Muitos quase 50 anos depois, não lembro que cadeira técnica era essa e não lembro um nome sequer dos professores envolvidos. Mas lembro bem da música: Os Planetas, do inglês Gustav Holst. Lembro também de dois sentimentos opostos. Um, o de ver a música aceita num curso de arquitetura que tinha muito de árido. Outro, a indignação de descobrir que eu nunca tinha ouvido Os Planetas. Nem sabia do que se tratava.
Na minha soberba de estudante de música, que eu já era há tempos, eu deveria saber tudo e conhecer tudo. Só depois vim descobrindo que cada vez sei menos de música do que uma vez supus. Ali, com Os Planetas, descobri a revolta de confrontar minha própria ignorância. Hoje se toca essa peça de interpretação dos signos com alguma frequência e alguns trechos viraram até hino não oficial de cerimônias diplomáticas e festivais.
Naqueles 1970, no entanto, Os Planetas era música que só os ingleses conheciam. Além, é óbvio, desse algum professor de uma faculdade de arquitetura do sul do mundo que, de um só golpe, me ensinou duas coisas – que a arquitetura pode interagir com a música e que, drama dos dramas, nunca se sabe tudo.

◆ **Exercícios**:
A – De acordo com o trecho, quem compôs Os Planetas?
B – Transcreva do trecho a passagem que vai de "Naqueles 1970, no" até "se sabe tudo.".

◆ **Linhas fornecidas**:
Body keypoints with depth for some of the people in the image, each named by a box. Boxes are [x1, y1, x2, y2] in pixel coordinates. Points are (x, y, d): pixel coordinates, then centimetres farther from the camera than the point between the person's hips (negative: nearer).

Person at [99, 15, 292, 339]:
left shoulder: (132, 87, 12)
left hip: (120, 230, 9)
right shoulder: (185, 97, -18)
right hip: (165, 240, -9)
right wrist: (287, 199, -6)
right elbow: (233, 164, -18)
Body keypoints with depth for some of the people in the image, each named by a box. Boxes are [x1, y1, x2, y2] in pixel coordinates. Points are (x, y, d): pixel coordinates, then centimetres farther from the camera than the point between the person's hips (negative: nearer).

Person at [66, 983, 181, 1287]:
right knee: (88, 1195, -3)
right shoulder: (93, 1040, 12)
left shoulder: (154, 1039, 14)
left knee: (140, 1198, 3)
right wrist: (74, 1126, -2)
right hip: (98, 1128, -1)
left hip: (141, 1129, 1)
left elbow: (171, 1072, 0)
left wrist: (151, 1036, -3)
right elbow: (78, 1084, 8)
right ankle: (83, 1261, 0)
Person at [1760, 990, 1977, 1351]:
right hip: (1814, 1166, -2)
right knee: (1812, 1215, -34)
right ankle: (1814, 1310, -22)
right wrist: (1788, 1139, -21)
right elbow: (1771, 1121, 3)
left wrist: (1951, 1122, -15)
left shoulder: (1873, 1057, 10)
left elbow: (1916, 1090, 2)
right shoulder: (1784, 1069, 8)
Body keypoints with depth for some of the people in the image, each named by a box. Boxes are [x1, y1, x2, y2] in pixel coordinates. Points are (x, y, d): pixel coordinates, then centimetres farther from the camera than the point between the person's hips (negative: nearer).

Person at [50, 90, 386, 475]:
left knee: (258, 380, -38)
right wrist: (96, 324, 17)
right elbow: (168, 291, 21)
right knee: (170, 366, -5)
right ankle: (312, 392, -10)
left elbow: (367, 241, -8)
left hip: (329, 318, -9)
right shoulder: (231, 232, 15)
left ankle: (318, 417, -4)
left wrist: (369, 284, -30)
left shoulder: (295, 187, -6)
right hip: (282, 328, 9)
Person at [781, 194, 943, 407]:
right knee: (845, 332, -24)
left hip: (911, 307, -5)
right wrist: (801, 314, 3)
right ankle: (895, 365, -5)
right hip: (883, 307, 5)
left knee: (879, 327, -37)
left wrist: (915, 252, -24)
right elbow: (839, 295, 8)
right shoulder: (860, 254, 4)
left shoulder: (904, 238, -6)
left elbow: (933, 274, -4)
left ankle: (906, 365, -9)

◆ **Suas respostas**:
A – O inglês Gustav Holst.

B –
Naqueles 1970, no entanto, Os Planetas era música que só os ingleses conheciam. Além, é óbvio, desse algum professor de uma faculdade de arquitetura do sul do mundo que, de um só golpe, me ensinou duas coisas – que a arquitetura pode interagir com a música e que, drama dos dramas, nunca se sabe tudo.